La décision illustre d’abord une application rigoureuse des conditions de l’action en contestation. Le tribunal constate la recevabilité de l’action concernant les deux enfants. Pour l’enfant né en 2006, il statue immédiatement au fond en annulant l’acte de reconnaissance. Le juge ordonne la transcription de cette annulation en marge de l’acte de naissance. Cette décision sur le premier chef révèle que la preuve contraire à la paternité était déjà constituée. Le tribunal a pu fonder sa conviction sur des éléments suffisants sans recourir à une mesure d’instruction. L’article 332 du code civil prévoit que la reconnaissance peut être contestée par toute personne qui y a intérêt. Le juge vérifie cette condition préalable avant d’examiner le bien-fondé de la contestation. La solution démontre une séparation nette entre l’examen de la recevabilité et l’appréciation du fond.
Pour le second enfant, la juridiction a adopté une démarche différente. Elle ordonne une expertise ADN et sursoit à statuer. Cette mesure d’instruction vise à établir la vérité biologique. Le tribunal applique ici le principe selon lequel la possession d’état peut être renversée par la preuve contraire. L’expertise est ordonnée avant tout jugement sur le fond. Cette bifurcation de la procédure entre les deux demandes est remarquable. Elle montre l’importance des éléments de preuve disponibles dans chaque dossier. Le juge use de son pouvoir d’appréciation pour ordonner les mesures utiles à la manifestation de la vérité. La décision mixte illustre ainsi l’adaptation de la procédure aux spécificités de chaque prétention.
L’arrêt engage ensuite une réflexion sur les effets de l’annulation de la reconnaissance. L’annulation est prononcée avec effet rétroactif. Elle efface le lien de filiation établi par l’acte volontaire. Le tribunal ordonne la transcription en marge de l’acte de naissance. Cette formalité est essentielle pour garantir la sécurité juridique. Elle permet de rendre opposable à tous la nouvelle situation de l’enfant. La décision protège l’intérêt de l’enfant en clarifiant sa filiation. Elle met fin à une situation juridique contraire à la réalité biologique. L’annulation rétablit une vérité légale cohérente avec les faits. Cette solution s’inscrit dans la logique du droit contemporain de la filiation.

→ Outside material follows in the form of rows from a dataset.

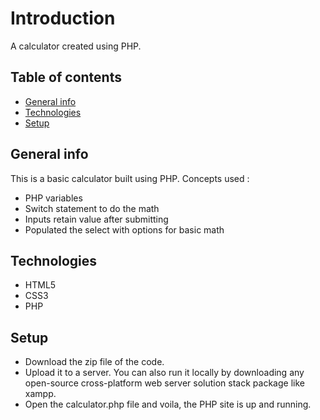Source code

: # Introduction
A calculator created using PHP.

## Table of contents
* [General info](#general-info)
* [Technologies](#technologies)
* [Setup](#setup)

## General info
This is a basic calculator built using PHP. Concepts used :
* PHP variables
* Switch statement to do the math 
* Inputs retain value after submitting
* Populated the select with options for basic math

## Technologies 
* HTML5
* CSS3
* PHP

## Setup
* Download the zip file of the code.
* Upload it to a server. You can also run it locally by downloading any open-source cross-platform web server solution stack package like xampp.
* Open the calculator.php file and voila, the PHP site is up and running.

La portée de cette jurisprudence est cependant à nuancer. L’expertise ordonnée pour le second enfant montre les limites de la preuve. La vérité biologique n’est pas toujours établie a priori. Le recours à la science devient alors nécessaire. Cette attente du résultat de l’expertise suspend le règlement définitif du litige. La décision souligne l’importance du principe du contradictoire dans cette phase probatoire. Le juge a veillé à encadrer strictement la mission de l’expert. Il a fixé un délai de trois mois pour le dépôt du rapport. Cette gestion procédurale active est caractéristique de l’office du juge aux affaires familiales. Elle garantit une instruction complète et équitable avant le jugement définitif.